I can sleep, eat, and breathe, but I don’t need to do any of those things. Sadly, the novelty of eating food wore off pretty fast, especially since I can barely taste anything. The only thing I can’t seem to stop doing is crying. Where those tears come from, I have no clue, but I’m like a leaky faucet half the time.
The obvious option that fits with those meager spirit skills is attempting to scare away any prospective buyers. It’ll probably work on some people, but the house is nice enough that eventually someone will be willing to deal with a few floating objects and flickering lights.
I groan and flop onto the couch. Come on, Dot. Think.
It takes a few hours of watching clips from various ghost movies and shows before inspiration strikes.

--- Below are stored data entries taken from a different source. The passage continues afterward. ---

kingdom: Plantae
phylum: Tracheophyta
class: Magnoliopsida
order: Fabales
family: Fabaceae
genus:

I’m approaching this the wrong way. Instead of fear, what if I try to make the house as appealing as possible to the least objectionable buyer? Sure, I can also try to scare off other buyers, but maybe I can make it seem like the house is meant for the one I like the most. Someone sweet and friendly, who won’t keep my house looking like a cold, boring shell of what it once was.
Some of the crushing dread lifts. This could work.If someone nice moves in, maybe I won’t be so lonely. Having someone else to focus on, someone to help and make smile, even if they don’t know I’m there, actually sounds pretty nice. I’ll still harbor fantasies of staking Vincent, but maybe that con artist vampire did me a favor when he stole everything from me.
Once again, I let hope for something good on the horizon blossom inside me. Please don’t let that hope bite me in the ass.